**Marche à suivre**
Selon le texte d'exercice sur les cryptomonnaies, quel fonds de BlackRock concentre plus de la moitié des sorties des ETF Ethereum en mars ?

Enfin, il convient de mentionner les autres instruments faisant le lien entre crypto et finance traditionnelle, comme les actions de sociétés liées au Bitcoin (miners, crypto-banques, ou entreprises détenant du BTC). Celles-ci ont eu des parcours boursiers variés en 2025, parfois décorrélés des indices généraux. Par exemple, l’action MicroStrategy (entreprise privée qui détient le plus de Bitcoin) a pu surperformer le Nasdaq lors du rallye du BTC, illustrant à quel point la dynamique du crypto-actif sous-jacent prend le pas sur la tendance sectorielle. De même, les fonds Grayscale (GBTC) ont vu leur décote se réduire à l’approche des ETF SPOT, signe d’une intégration plus efficiente du marché crypto dans l’écosystème financier. Ces dynamiques contribuent toutes à faire évoluer la corrélation du Bitcoin avec les marchés US, possiblement vers un régime nouveau où le BTC sera tantôt corrélé dans les phases d’euphorie ou de panique globale, tantôt décorrélé lorsqu’il suivra ses propres catalyseurs.
Les ETF Ethereum ont connu un fort désengagement en mars (-389 M$), confirmant la perte d’intérêt institutionnel pour l’ETH au profit du Bitcoin. Le fonds ETHA de BlackRock concentre plus de la moitié des sorties. Ce désintérêt reflète une faiblesse structurelle d’Ethereum : prix en baisse, activité on-chain dégradée et doutes sur sa valorisation.
Cependant, Ethereum reprend l’avantage face à Solana sur les volumes de DEX (57,9 Mds $ vs 45,2 Mds $), grâce à un regain d’intérêt pour ses protocoles historiques (Uniswap, Curve, etc.), alors que le secteur memecoin s’effondre sur Solana. Bien que Solana reste devant sur les frais générés, cette avance repose sur des activités concentrées (MEV) peu redistributives. La dynamique est donc en train de s’inverser.
La chute de 26% du Bitcoin lors des récentes turbulences reste modérée comparée aux krachs passés de 50 à 70%, ce qui témoigne d’une demande plus solide. Les droits de douane imposés par la Chine pèsent sur les mineurs, mais des alternatives aux États-Unis et des opportunités liées à l’IA offrent un soutien.

**Données fournies**

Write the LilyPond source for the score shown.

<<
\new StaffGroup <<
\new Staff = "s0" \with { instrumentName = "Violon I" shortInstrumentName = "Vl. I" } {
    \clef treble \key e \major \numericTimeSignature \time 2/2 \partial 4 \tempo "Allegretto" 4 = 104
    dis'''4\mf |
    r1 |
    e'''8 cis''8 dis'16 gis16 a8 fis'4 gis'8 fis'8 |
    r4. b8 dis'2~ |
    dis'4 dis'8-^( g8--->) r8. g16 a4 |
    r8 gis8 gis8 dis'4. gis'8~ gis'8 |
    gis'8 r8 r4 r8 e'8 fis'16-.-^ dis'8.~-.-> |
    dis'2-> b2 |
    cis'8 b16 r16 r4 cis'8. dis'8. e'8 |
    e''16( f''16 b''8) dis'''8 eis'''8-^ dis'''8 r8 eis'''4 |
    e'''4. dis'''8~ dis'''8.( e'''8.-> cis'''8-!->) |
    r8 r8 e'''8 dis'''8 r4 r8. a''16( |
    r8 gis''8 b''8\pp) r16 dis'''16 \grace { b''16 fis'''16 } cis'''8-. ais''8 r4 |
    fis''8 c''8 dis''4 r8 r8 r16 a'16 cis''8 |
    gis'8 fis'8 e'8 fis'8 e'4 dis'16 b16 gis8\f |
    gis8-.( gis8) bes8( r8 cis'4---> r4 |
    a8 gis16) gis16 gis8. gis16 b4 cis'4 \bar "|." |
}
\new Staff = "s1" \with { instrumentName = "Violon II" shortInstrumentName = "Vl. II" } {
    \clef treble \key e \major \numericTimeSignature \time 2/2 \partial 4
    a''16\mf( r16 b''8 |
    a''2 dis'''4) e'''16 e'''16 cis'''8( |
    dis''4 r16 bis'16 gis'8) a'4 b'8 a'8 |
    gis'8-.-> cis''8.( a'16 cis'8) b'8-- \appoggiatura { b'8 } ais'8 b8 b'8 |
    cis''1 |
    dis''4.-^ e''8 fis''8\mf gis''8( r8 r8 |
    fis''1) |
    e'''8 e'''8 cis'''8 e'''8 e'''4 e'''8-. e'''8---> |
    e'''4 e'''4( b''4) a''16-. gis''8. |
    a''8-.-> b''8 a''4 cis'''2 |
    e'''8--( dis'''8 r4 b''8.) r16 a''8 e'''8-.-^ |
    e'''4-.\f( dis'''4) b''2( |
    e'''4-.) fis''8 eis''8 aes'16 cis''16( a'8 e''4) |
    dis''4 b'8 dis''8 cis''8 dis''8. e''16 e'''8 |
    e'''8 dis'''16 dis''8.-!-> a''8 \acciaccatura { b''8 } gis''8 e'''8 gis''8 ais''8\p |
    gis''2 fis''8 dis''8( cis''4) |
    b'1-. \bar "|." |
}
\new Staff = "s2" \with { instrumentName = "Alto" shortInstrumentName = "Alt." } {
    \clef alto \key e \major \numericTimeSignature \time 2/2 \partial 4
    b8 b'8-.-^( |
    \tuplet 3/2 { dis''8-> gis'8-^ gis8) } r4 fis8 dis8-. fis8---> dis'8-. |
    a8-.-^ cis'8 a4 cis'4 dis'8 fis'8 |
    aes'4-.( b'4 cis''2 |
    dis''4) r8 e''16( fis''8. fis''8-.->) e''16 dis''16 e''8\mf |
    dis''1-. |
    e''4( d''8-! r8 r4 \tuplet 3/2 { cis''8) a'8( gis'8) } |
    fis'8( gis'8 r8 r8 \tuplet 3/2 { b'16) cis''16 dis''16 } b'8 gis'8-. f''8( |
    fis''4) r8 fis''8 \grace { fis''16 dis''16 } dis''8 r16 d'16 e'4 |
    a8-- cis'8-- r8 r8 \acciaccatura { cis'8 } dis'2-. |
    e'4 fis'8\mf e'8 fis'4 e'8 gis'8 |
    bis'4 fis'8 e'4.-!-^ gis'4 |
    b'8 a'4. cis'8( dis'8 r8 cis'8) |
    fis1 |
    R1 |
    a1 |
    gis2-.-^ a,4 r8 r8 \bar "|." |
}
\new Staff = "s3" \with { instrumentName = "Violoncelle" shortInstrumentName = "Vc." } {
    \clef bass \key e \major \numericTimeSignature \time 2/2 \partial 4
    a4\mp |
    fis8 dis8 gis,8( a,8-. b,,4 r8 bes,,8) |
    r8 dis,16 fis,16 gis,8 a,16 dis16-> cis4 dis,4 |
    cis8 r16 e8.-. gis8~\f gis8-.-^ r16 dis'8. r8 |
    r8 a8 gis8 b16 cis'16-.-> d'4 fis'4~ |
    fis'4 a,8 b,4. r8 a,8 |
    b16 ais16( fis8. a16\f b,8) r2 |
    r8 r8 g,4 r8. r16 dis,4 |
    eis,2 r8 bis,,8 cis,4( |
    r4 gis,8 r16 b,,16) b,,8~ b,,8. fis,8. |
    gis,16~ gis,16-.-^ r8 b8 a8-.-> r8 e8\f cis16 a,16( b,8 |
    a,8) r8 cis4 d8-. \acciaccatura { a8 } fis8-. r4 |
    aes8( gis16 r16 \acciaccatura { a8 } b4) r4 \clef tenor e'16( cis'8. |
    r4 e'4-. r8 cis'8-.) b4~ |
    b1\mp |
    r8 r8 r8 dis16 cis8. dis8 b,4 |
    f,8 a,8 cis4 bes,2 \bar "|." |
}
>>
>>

**Tâche accomplie**
Le fonds ETHA.